Lo humano en lo dulce y lo siniestro
“Todo puede suceder, todo es posible y probable, tiempo y espacio no existen. En el delgado marco de realidad la imaginación gira creando nuevos patrones”, lee en voz alta la abuela Ekdahl a partir de un texto de August Strindberg, mientras Alexander permanece recostado en su regazo. Son estas líneas de la última escena las que nos revelan la pauta de la interacción entre elementos reales, fantásticos y situaciones cuasi mágicas, en un constante diálogo que se asemeja a la dinámica propia de un sueño.
Fanny y Alexander (Fanny och Alexander, 1982), es una de las películas más emblemáticas del director sueco Ingmar Bergman, con una definida estética propia de su dirección, pero con la excepcional estrategia de la presentación de su clásico dramatismo en la imagen mostrado desde la visión infantil de Alexander, a partir de la cual se narra una historia que transita –como suele ser su estilo- desde los más básicos, hasta los más complejos sentimientos humanos.
La historia de Fanny y Alexander tiene inicio durante la celebración de la Navidad de la familia Ekdahl en 1907 en la ciudad sueca Upsala, enmarcada en un escenario que presenta la opulencia de la burguesía y los conflictos propios de la condición humana. En el medio de esta festividad aparecen prácticamente todos los personajes que intervienen en la historia y desde los primeros instantes de la película el espectador presenciará sus debilidades, pasiones, fortalezas, emociones y miedos, todo ello al margen de un ambiente de amor y unidad familiar tan real como cuestionable.
Cabe mencionar que durante toda la película el teatro juega un papel fundamental, no sólo como parte de la historia –la familia Ekdahl es dueña de un teatro en el que la mayoría de ellos tiene importantes intervenciones- sino en la estructura de la presentación de la misma, teniendo como base tres cuadros escénicos que corresponden a las tres casas en las que vivió Alexander (la de la familia Ekdahl, la del cura Edvard y la de Isak), cada una de éstas con una atmósfera particular, que ambienta la historia y dirige las emociones que en la misma se involucran.
Fanny y Alexander, sorprendentemente, genera el sentimiento de reconciliación de todas las preguntas bergmanianas sobre la condición humana, la naturaleza del hombre y las pretensiones sociales. Pese a su cuestionamiento de la felicidad, la existencia de Dios y la belleza misma con un ambiente sombrío y siniestro de principio a fin, el espectador podrá encontrar -como en pocas ocasiones en sus obras-, un dulzor final en el reencuentro y en el amor.

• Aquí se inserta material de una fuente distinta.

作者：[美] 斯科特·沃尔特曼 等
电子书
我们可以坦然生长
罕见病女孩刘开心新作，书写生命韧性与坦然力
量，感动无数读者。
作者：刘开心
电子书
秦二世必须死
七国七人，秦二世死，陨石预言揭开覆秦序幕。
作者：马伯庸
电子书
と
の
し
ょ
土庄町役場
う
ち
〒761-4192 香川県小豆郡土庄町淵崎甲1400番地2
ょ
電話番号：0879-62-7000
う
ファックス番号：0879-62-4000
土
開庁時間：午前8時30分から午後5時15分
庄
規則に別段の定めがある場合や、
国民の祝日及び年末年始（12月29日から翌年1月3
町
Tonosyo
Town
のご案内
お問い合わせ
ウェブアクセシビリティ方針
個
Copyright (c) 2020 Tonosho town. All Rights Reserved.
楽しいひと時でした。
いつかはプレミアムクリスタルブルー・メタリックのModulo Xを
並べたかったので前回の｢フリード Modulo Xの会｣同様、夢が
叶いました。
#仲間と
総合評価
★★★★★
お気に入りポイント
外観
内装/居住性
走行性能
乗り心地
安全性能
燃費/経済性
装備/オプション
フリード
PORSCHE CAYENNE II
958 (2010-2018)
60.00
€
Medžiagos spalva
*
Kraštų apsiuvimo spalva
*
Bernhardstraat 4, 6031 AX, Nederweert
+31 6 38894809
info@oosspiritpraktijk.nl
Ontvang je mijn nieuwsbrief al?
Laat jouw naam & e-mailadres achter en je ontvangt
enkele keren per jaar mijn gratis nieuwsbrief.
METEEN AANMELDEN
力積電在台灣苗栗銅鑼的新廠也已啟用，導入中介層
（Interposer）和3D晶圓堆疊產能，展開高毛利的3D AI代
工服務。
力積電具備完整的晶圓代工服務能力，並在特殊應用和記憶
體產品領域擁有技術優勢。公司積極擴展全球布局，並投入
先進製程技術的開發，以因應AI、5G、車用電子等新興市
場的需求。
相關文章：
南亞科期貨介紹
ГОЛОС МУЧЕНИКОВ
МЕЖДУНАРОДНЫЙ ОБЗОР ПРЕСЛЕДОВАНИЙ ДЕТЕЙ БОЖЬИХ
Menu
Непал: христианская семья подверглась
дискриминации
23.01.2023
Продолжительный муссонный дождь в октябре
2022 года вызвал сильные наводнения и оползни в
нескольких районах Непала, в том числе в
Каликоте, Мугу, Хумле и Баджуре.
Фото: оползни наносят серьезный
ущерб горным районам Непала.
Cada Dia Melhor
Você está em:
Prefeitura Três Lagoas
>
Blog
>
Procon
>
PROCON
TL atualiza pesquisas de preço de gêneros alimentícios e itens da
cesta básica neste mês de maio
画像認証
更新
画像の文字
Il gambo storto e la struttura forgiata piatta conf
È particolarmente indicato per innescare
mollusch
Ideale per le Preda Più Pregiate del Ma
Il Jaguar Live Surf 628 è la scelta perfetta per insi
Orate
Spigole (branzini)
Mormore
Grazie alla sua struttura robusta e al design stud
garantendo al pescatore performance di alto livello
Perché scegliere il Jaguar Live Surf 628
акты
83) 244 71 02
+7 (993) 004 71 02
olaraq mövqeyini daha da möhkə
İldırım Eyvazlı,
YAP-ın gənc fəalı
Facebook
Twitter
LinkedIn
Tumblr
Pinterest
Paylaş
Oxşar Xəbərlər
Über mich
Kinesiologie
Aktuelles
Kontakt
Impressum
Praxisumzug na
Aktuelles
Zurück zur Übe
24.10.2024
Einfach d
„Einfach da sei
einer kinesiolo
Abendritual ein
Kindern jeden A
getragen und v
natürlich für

No es climático ni una historia rosa –porque Bergman nunca lo es-, pero es por mucho una de las películas más conciliatorias que recubren las formas del conflicto y el dolor con el suave tacto de personajes libres y solidarios, donde la explicación de todas las ambivalencias como parte natural de la humanidad se presentan en un ambiente casi onírico que recuerda a las fantasías de la infancia y los anhelos de la adultez.